No one felt the brunt of Engels’ attacks on the Gillum campaign more than Manny Orozco-Ballestas, a 24-year-old Gillum campaign youth-outreach staffer who had been on the campaign for just two weeks before he became Engels’ latest target. Going through Orozco-Ballestas’ social-media profiles, Engels found a picture of the campaign staffer wearing a shirt showing an electoral map from 2017. Areas that voted for Trump were labeled “Dumbfuckistan.”

Engels highlighted the picture on Central Florida Post. And the Florida GOP soon called on Gillum to fire Orozco-Ballestas, while Fox News described him as wearing a “profane shirt insulting Trump voters.”
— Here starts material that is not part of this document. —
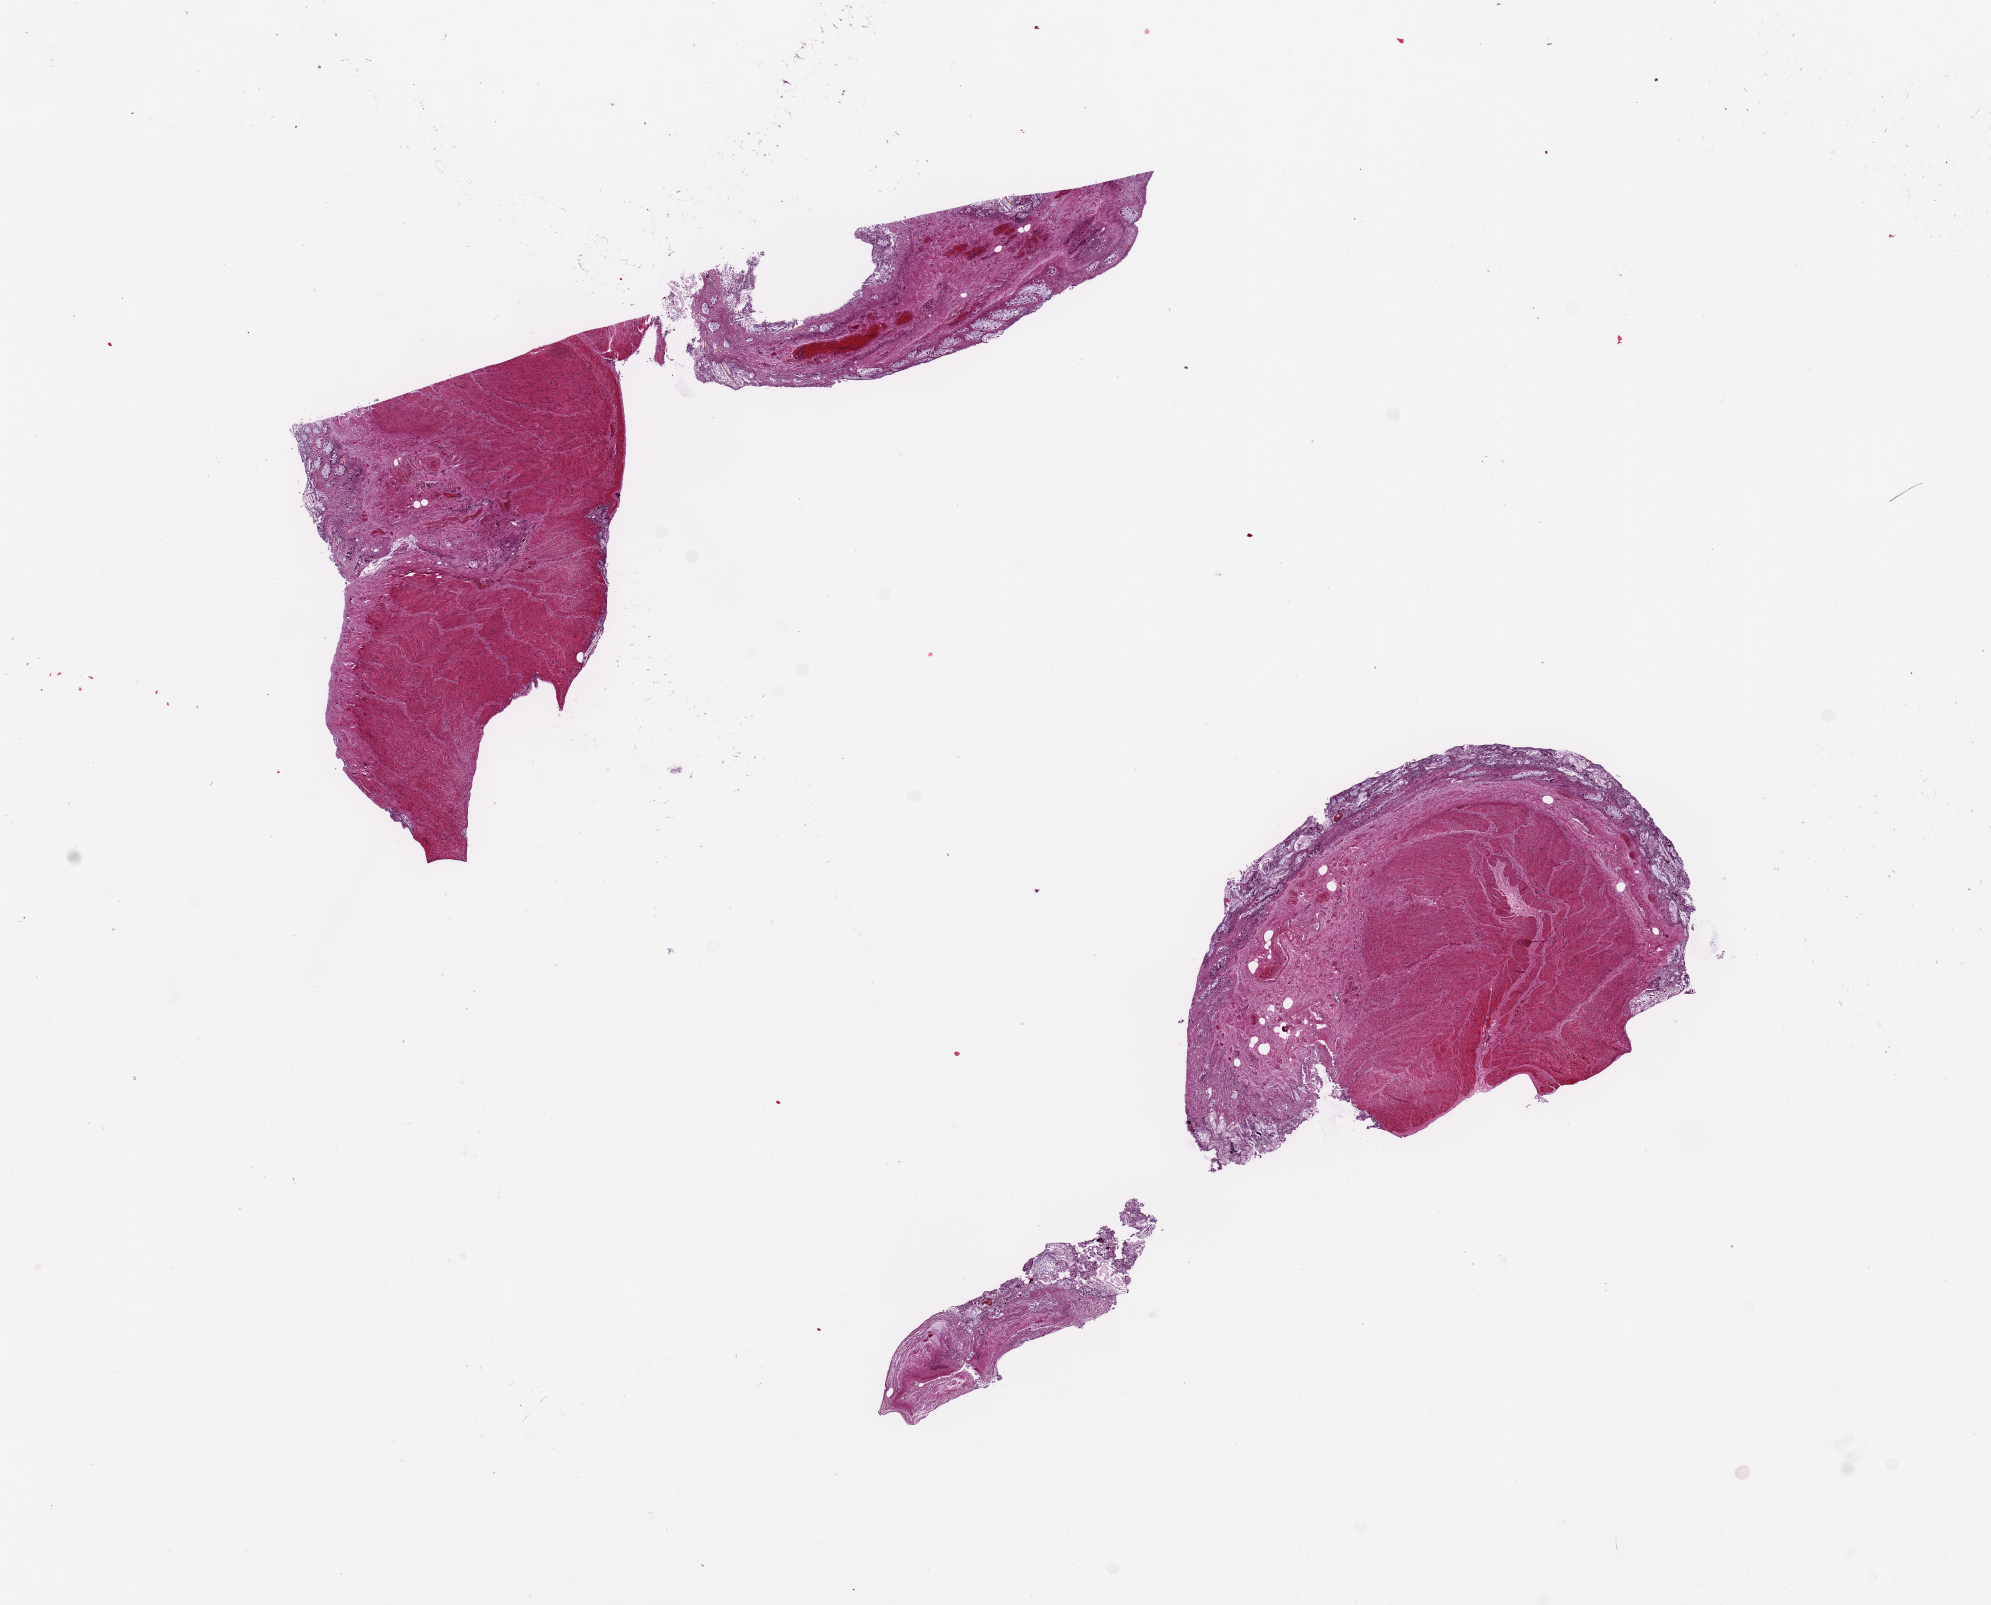
Digitized H&E-stained section — whole scanned area (about 15.8 x 12.7 mm, acquisition: 20x scan) shown as a low-resolution overview. PAXgene-fixed, paraffin-embedded tissue. Section of transverse colon (target tissue). Donor tissue sample. Female donor.
Review note (as recorded): Mucosa completely autolytic; only viable tissue is muscularis propria and adipose.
The Gillum campaign didn’t take the bait. But then, Engels dug up years-old tweets Orozco-Ballestas had made about fat-shaming, calling for Trump’s execution in 2013, and, in one post, implying that toddlers use pacifiers to prepare to give oral sex.

Within hours, he’d been fired. Orozco-Ballestas, who says he can’t defend his old tweets, is still trying to get another job months after the campaign.

“To essentially use me as a piece of meat to feed to his echo chamber, I don’t even have words to describe it,” Orozco-Ballestas said. “It was humiliating.”